What you have to do: Write out the listing below character for character, though without its pictures.

── Dataset section ──

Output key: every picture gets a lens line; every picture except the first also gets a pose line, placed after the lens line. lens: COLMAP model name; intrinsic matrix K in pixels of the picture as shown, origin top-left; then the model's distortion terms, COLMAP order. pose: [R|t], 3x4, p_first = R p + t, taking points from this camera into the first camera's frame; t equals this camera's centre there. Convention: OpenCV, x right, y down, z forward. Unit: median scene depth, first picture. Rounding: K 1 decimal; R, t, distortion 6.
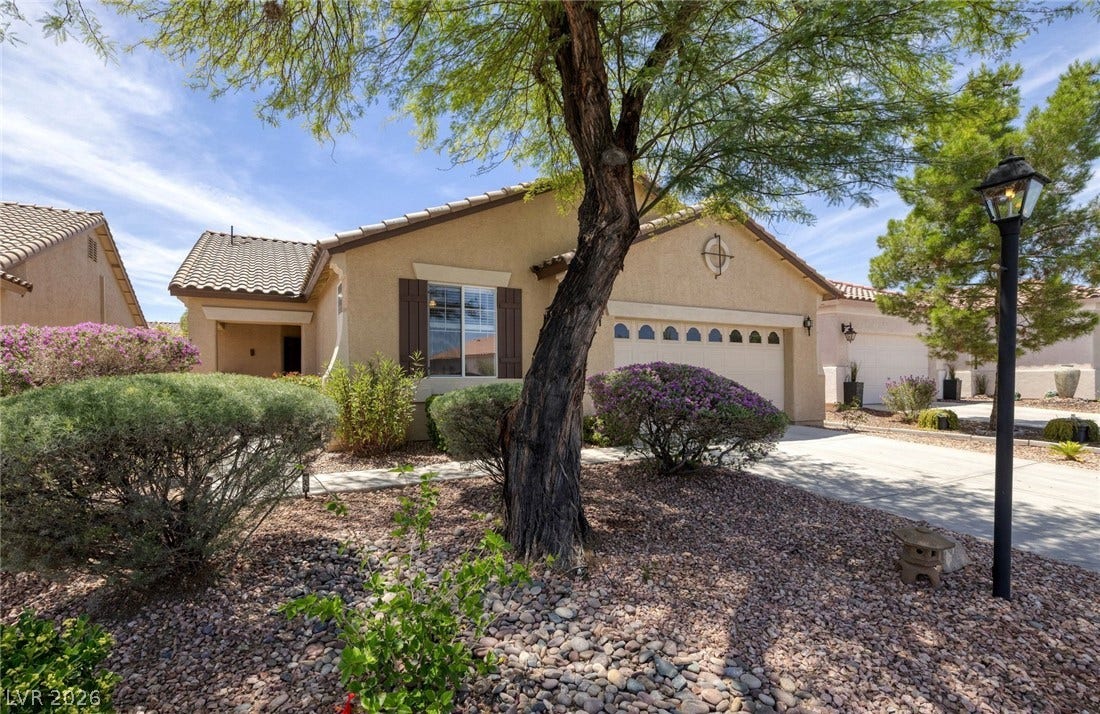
lens RADIAL K [[485.7, 0, 517.8], [0, 485.7, 390.5], [0, 0, 1]] dist [-0.000847, -0.000018]
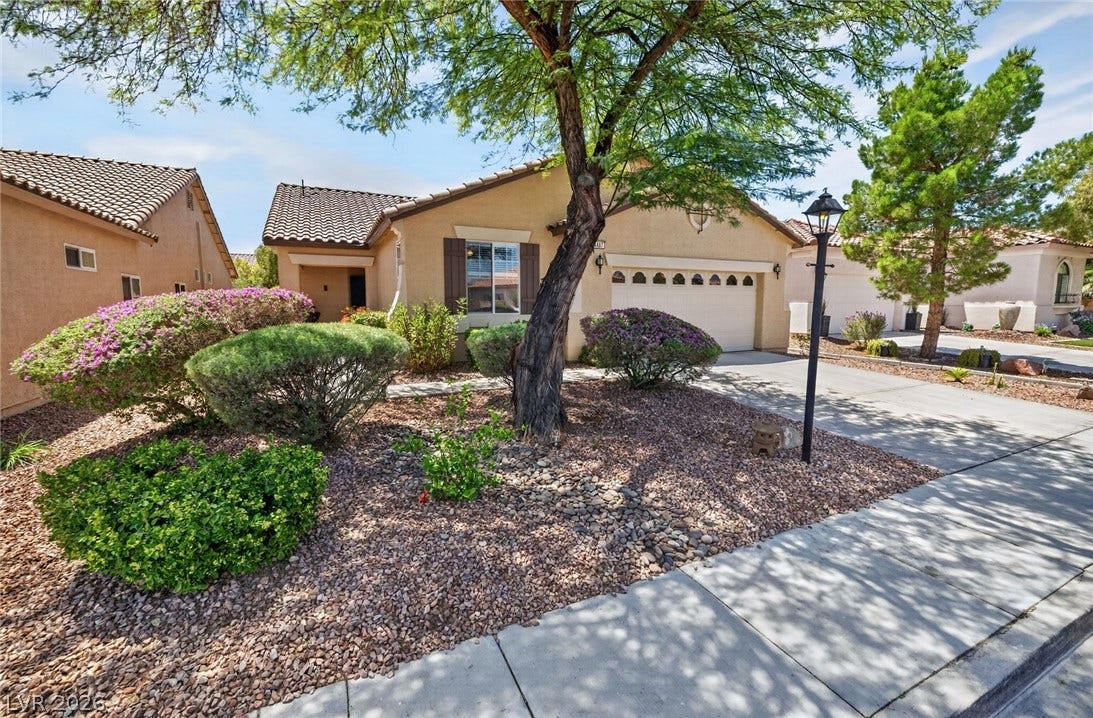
lens RADIAL K [[443.0, 0, 546.5], [0, 443.0, 359.0], [0, 0, 1]] dist [-0.001407, -0.000092]
pose [[0.999875, 0.011050, -0.011298, 0.064455], [-0.009829, 0.994643, 0.102901, -0.043667], [0.012375, -0.102777, 0.994627, -0.285501]]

───

Exercise result:
Output key: every picture gets a lens line; every picture except the first also gets a pose line, placed after the lens line. lens: COLMAP model name; intrinsic matrix K in pixels of the picture as shown, origin top-left; then the model's distortion terms, COLMAP order. pose: [R|t], 3x4, p_first = R p + t, taking points from this camera into the first camera's frame; t equals this camera's centre there. Convention: OpenCV, x right, y down, z forward. Unit: median scene depth, first picture. Rounding: K 1 decimal; R, t, distortion 6.
lens RADIAL K [[485.7, 0, 517.8], [0, 485.7, 390.5], [0, 0, 1]] dist [-0.000847, -0.000018]
lens RADIAL K [[443.0, 0, 546.5], [0, 443.0, 359.0], [0, 0, 1]] dist [-0.001407, -0.000092]
pose [[0.999875, 0.011050, -0.011298, 0.064455], [-0.009829, 0.994643, 0.102901, -0.043667], [0.012375, -0.102777, 0.994627, -0.285501]]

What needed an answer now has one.